Supplemental material

Acknowledgments

The authors acknowledge the help of Szabolcs Tóth-Zs in finalizing the figures. We are grateful for the comments of Gergő Tóth, Zoltán Elekes, Andrea Morrison and the three anonymous referees who contributed with very helpful suggestions. Balázs Lengyel acknowledges financial help received from National Research, Development and Innovation Office of Hungary (KH 130502). Dieter F. Kogler acknowledges funding from the European Research Council under the European Union’s Horizon 2020 Research and Innovation Programme (grant agreement number 715631, ERC TechEvo).
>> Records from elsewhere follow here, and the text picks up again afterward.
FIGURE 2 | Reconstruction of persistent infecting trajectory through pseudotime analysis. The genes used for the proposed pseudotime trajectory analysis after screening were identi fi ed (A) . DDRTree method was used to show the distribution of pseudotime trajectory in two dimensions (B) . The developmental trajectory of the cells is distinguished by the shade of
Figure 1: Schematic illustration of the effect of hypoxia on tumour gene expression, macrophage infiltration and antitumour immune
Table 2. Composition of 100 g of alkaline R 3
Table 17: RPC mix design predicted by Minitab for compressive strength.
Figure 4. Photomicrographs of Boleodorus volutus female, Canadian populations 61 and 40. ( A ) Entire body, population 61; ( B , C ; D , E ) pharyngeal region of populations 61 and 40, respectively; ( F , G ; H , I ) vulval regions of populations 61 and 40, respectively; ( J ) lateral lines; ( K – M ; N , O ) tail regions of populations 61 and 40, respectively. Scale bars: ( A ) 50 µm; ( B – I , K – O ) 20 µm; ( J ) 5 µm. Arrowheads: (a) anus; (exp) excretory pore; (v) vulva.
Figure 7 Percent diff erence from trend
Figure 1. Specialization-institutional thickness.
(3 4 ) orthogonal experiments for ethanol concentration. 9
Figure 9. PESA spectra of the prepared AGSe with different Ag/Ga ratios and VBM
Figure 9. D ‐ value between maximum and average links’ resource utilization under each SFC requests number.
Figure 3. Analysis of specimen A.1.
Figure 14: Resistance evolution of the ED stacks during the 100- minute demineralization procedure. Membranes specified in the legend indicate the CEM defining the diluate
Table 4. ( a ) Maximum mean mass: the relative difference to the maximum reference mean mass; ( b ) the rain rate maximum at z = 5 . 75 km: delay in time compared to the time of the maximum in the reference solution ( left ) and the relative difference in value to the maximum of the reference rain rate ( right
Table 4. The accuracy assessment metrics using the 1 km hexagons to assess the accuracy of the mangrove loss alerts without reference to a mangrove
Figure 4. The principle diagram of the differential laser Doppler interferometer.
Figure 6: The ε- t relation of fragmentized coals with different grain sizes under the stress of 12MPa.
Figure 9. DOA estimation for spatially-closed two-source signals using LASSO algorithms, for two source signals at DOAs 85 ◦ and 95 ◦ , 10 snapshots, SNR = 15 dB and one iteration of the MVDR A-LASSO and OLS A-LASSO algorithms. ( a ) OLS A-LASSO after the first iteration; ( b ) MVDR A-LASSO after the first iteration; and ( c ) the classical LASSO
Adam Whittle, Keungoui Kim and Dieter F. Kogler acknowledge funding from the Science Foundation Ireland (SFI) under the SFI Science Policy Research Programme (grant agreement number 17/SPR/5324, SciTechSpace).

Supplementary Material

Supplemental data for this article can be accessed here https://doi.org/10.1080/00130095.2023.2242551.

Notes

1 For a detailed overview of all CPC classes, refer to the CPC website that provides details on the CPC scheme and definitions: https://www.cooperativepatentclassification.org/cpcSchemeAndDefinitions/table.

3 For instance, the greater London region is comprised for thirty-two NUTS3 regions, whereas we conceptualize it as a single spatial entity, that is, economic labor markets comparable to metropolitan statistical areas (MSAs) in the US.

4 RTA is quantified similarly as the revealed comparative advantage index or the location quotient frequently investigated in the diversification literature (e.g., Hidalgo et al. Citation2007; Neffke, Henning, and Boschma Citation2011; Whittle and Kogler Citation2020).

5 Tested but not included control variables include gross domestic product per capita, population density, the number of technological specializations, the number of CPC classes the region is currently active in, CPC diversity that reflects on Jacob externalities, the number of inventors in the region-technology, and the sum of patent applications in the region.

6 The concentration of patenting to firms was also quantified with a Herfindahl-Hirschman index on the distribution of patents across assignees in the region. However, this indicator had a high variance inflation factor (VIF) and thus was dropped from the analysis.